Figure 2. — Characterization of the fully cleaved form of γENaC expressed in FRT cells. A: effect of mutations at the CAP1 cleavage site. Cells were transfected with αENaC and βENaC plus either WT γENaC or with a mutant in which four critical arginine residues at the presumed CAP1 cleavage site were mutated to glutamine (Q4). Each lane was loaded with 9 µL of lysate from a different filter. The Q4 mutations prevented the formation of the fully cleaved species. A faint band at ∼70 kDa appeared with only the Q4 mutant. We have not identified this species. The apparent mass of the subunits is slightly larger than that in Fig. 1 or Fig. 2B due to the presence of NH2- and COOH-terminal epitope tags. The blot is representative of three independent experiments. B: effect of a mutation in the CAP1 active site. Cells were transfected with WT ENaC together with either WT CAP1 or the S283A mutant of the protease. Each lane was loaded with 9 µL of lysate. The CAP1 mutation eliminated the appearance of the fully cleaved γENaC species. The blot is representative of three independent experiments. CAP1, channel activating protease 1; ENaC, epithelial Na channel; FRT, Fisher rat thyroid; WT, wild-type.
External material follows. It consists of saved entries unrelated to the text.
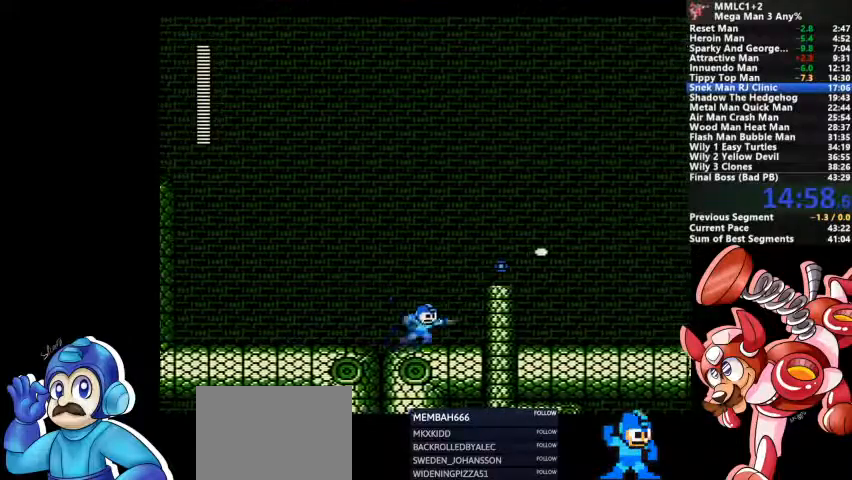
{"dt_ms": 500, "buttons": ["CROSS"], "events": [[33, "CROSS", "down"], [200, "CROSS", "up"], [433, "CROSS", "down"]]}
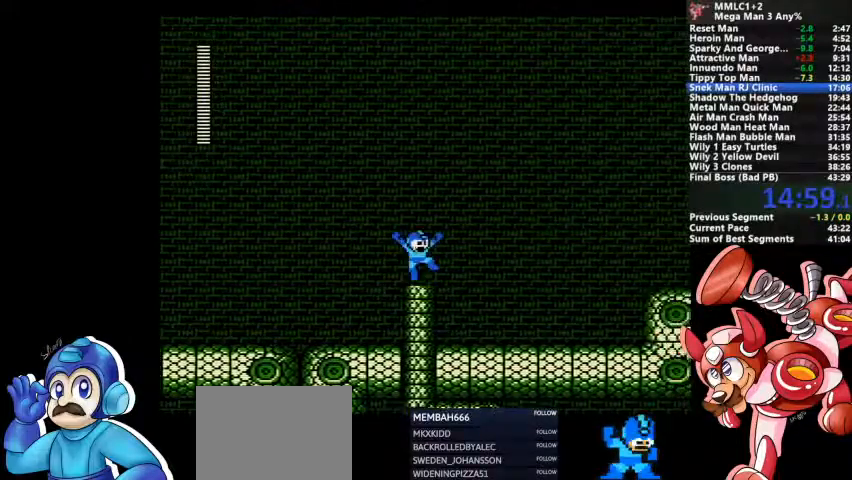
{"dt_ms": 500, "buttons": ["DPAD_DOWN"]}
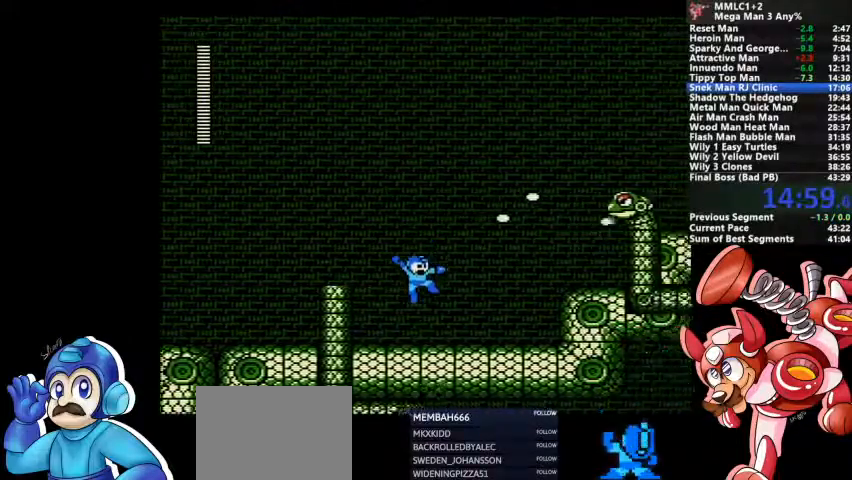
{"dt_ms": 1000, "buttons": []}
Figure 3 shows a comparison of the cleaved γENaC species in FRT cells with those in the mouse kidney. Again, we used nonepitope-tagged constructs for better comparison with the native species. The kidneys were from mice on normal chow. In addition, we treated all samples with PNGaseF, removing N-linked sugars, to avoid possible differences in glycosylation between the kidney and the cell line. Under these conditions, we resolved three different peptides, which we identify with full-length, furin-cleaved, and doubly cleaved subunits. The migration of the native and heterologously expressed peptides was nearly identical. The shortest peptide from the kidney corresponds to the band that is increased in abundance in FRT cells expressing CAP1. In this blot, the band induced by CAP1 ran slightly slower than that from the mouse kidney, but this was not a consistent finding. In four experiments, the estimated difference in molecular mass of the two peptides was 0.02 ± 0.06 kDa.
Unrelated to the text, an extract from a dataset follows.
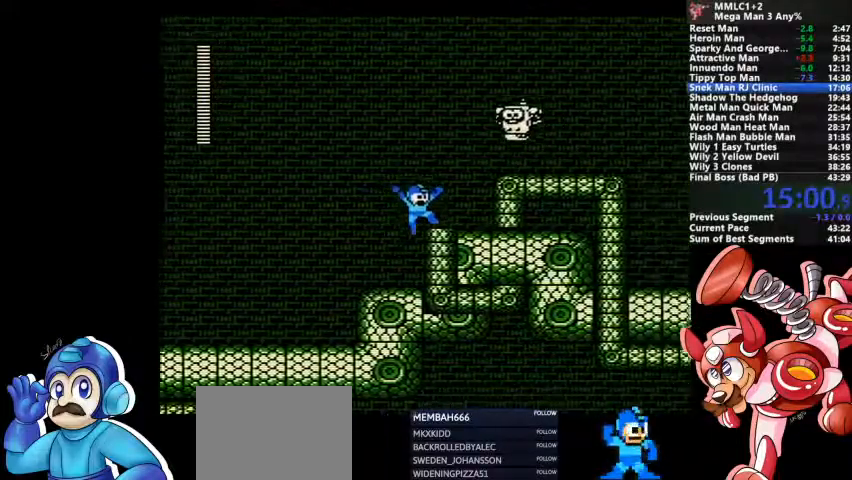
{"dt_ms": 500, "buttons": []}
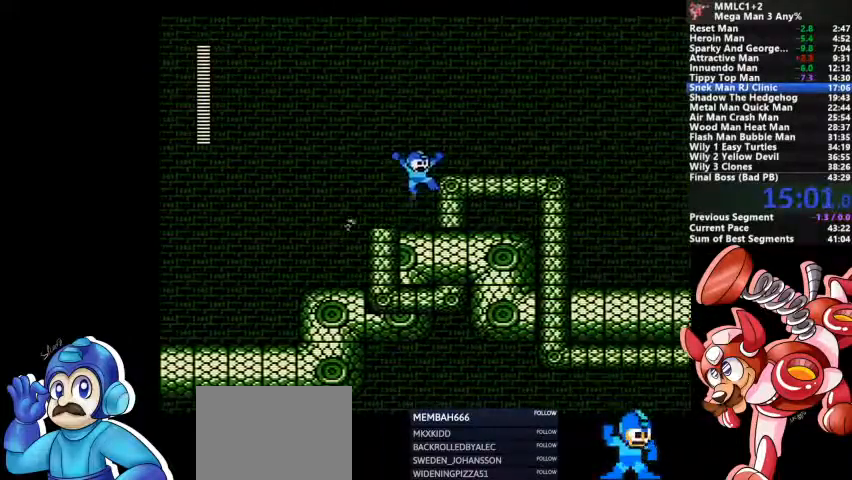
{"dt_ms": 500, "buttons": [], "events": [[167, "CROSS", "down"], [400, "CROSS", "up"]]}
As the fully cleaved species in the kidney was identified in total microsomes, we next addressed the possibility that a different peptide might be produced in the apical membrane by comparing γENaC from microsomes and surface fractions after treatment with PNGaseF. For this experiment, we used kidneys from rats on a low-Na diet for 1 wk. This increases yields of material from the neutravidin eluate, facilitating the additional processing with deglycosylating enzyme. The surface fractions were obtained by biotinylating kidneys in situ and separating biotinylated proteins using neutravidin affinity beads (12, 13). Figure 4 shows that surface fractions contain predominantly cleaved forms of γENaC, as previously reported (12, 13). The cleaved forms from total microsomes and surface fractions migrated at the same position, both before and after PNGaseF treatment. In this experiment, we resolved a doublet in the deglycosylated samples in both microsomes and neutravidin eluates. We do not know the nature of the doublet, which we did not observe in all experiments. We conclude that the major cleaved γENaC species at the cell surface are the same as those observed in the cell as a whole and represent subunits cleaved at or near the site of CAP1-dependent cleavage.
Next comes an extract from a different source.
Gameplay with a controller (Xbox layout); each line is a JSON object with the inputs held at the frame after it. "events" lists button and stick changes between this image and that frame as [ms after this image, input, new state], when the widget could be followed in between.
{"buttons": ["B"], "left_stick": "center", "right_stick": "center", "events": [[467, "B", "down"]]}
Figure 4. — Comparison of γENaC species in total microsomes and surface fractions of rat kidney. Rats were fed a low-Na diet for 1 wk. Microsomes and neutravidin eluates were obtained from two different biotinylated rat kidneys, before and after treatment with PNGaseF. Microsome lanes were loaded with 30 µg of protein. Eluate lanes were loaded with material corresponding to 600 µg of starting material. Before treatment, whole microsomes had a full-length band migrating at 80 kDa and a broader cleaved band migrating at ∼65 kDa. The 65 kDa band predominated in the eluates. After treatment with PNGaseF, three species were apparent in whole microsome fractions migrating at 65 kDa, 55 kDa, and a doublet at 50 kDa. In the eluate, the 50 kDa doublet predominated. Results are typical of three blots, although the doublet was not always resolved. ENaC, epithelial Na channel.

We also compared the cleaved species in total cell lysates and surface fractions in FRT cells. As shown in Fig. 5, the main species on the surface were indistinguishable from those in the whole-cell extract. In these experiments, most of the γENaC in the cell and on the surface was in the full-length form. This was likely due to the presence of Na⁺ and absence of amiloride in the apical culture medium. Previous studies showed that ENaC-dependent Na⁺ entry into FRT cells inhibits proteolytic processing of channels (18, 19). We were unable to obtain enough material from the neutravidin eluates to carry out deglycosylation protocols.

Figure 5. — Comparison of γENaC species in total cell extracts and surface fractions of FRT cells expressing ENaC. Cells were transfected with WT αENaC, βENaC, and γENaC with or without CAP1. Total lysate lanes were loaded with 7 µL of lysates from a single filter. Eluate lanes were loaded with eluates from Neutravidin beads loaded with 180 µL of the lysate. The main CAP1-dependent cleaved form was identical in total and surface fractions. Similar results were obtained in four independent experiments. CAP1, channel activating protease 1; ENaC, epithelial Na channel; FRT, Fisher rat thyroid; WT, wild-type.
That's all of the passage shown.